**Brief:** Reproduce the data verbatim, everything from the very first line down to the line that contains "ompletten Artikels als pdf (7 Seiten)", with both the first line and that last line included.

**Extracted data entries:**
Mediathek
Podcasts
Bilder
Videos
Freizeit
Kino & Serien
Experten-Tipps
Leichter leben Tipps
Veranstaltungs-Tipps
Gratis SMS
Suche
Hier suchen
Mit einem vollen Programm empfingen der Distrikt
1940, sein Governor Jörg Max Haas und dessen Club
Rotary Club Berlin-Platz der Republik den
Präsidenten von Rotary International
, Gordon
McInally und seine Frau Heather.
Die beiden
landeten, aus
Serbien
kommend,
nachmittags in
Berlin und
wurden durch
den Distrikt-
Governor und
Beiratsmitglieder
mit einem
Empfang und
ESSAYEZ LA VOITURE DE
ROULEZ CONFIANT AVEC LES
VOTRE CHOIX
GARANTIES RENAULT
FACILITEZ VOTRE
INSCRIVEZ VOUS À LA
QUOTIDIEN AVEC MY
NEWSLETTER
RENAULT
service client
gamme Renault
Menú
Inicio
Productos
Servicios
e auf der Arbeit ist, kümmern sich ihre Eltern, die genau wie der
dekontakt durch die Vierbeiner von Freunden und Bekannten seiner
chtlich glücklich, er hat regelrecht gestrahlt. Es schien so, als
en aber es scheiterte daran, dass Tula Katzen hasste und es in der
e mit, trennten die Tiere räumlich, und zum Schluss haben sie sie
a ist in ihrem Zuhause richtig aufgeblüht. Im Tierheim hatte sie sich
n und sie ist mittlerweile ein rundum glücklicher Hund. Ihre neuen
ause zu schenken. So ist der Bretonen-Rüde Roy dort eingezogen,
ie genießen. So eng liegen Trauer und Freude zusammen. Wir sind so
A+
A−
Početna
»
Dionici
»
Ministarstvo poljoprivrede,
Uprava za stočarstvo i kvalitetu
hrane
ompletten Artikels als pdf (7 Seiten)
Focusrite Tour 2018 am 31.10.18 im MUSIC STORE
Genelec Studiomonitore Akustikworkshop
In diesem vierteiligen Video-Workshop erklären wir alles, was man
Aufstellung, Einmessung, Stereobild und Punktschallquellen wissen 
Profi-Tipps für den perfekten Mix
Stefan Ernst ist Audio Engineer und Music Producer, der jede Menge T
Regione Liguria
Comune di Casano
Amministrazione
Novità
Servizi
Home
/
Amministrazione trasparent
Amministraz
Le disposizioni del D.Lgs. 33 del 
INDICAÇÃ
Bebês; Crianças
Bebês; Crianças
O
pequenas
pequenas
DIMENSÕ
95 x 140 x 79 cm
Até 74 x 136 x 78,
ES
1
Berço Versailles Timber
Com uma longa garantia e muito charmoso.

**The completed task:**
Mediathek
Podcasts
Bilder
Videos
Freizeit
Kino & Serien
Experten-Tipps
Leichter leben Tipps
Veranstaltungs-Tipps
Gratis SMS
Suche
Hier suchen
Mit einem vollen Programm empfingen der Distrikt
1940, sein Governor Jörg Max Haas und dessen Club
Rotary Club Berlin-Platz der Republik den
Präsidenten von Rotary International
, Gordon
McInally und seine Frau Heather.
Die beiden
landeten, aus
Serbien
kommend,
nachmittags in
Berlin und
wurden durch
den Distrikt-
Governor und
Beiratsmitglieder
mit einem
Empfang und
ESSAYEZ LA VOITURE DE
ROULEZ CONFIANT AVEC LES
VOTRE CHOIX
GARANTIES RENAULT
FACILITEZ VOTRE
INSCRIVEZ VOUS À LA
QUOTIDIEN AVEC MY
NEWSLETTER
RENAULT
service client
gamme Renault
Menú
Inicio
Productos
Servicios
e auf der Arbeit ist, kümmern sich ihre Eltern, die genau wie der
dekontakt durch die Vierbeiner von Freunden und Bekannten seiner
chtlich glücklich, er hat regelrecht gestrahlt. Es schien so, als
en aber es scheiterte daran, dass Tula Katzen hasste und es in der
e mit, trennten die Tiere räumlich, und zum Schluss haben sie sie
a ist in ihrem Zuhause richtig aufgeblüht. Im Tierheim hatte sie sich
n und sie ist mittlerweile ein rundum glücklicher Hund. Ihre neuen
ause zu schenken. So ist der Bretonen-Rüde Roy dort eingezogen,
ie genießen. So eng liegen Trauer und Freude zusammen. Wir sind so
A+
A−
Početna
»
Dionici
»
Ministarstvo poljoprivrede,
Uprava za stočarstvo i kvalitetu
hrane
ompletten Artikels als pdf (7 Seiten)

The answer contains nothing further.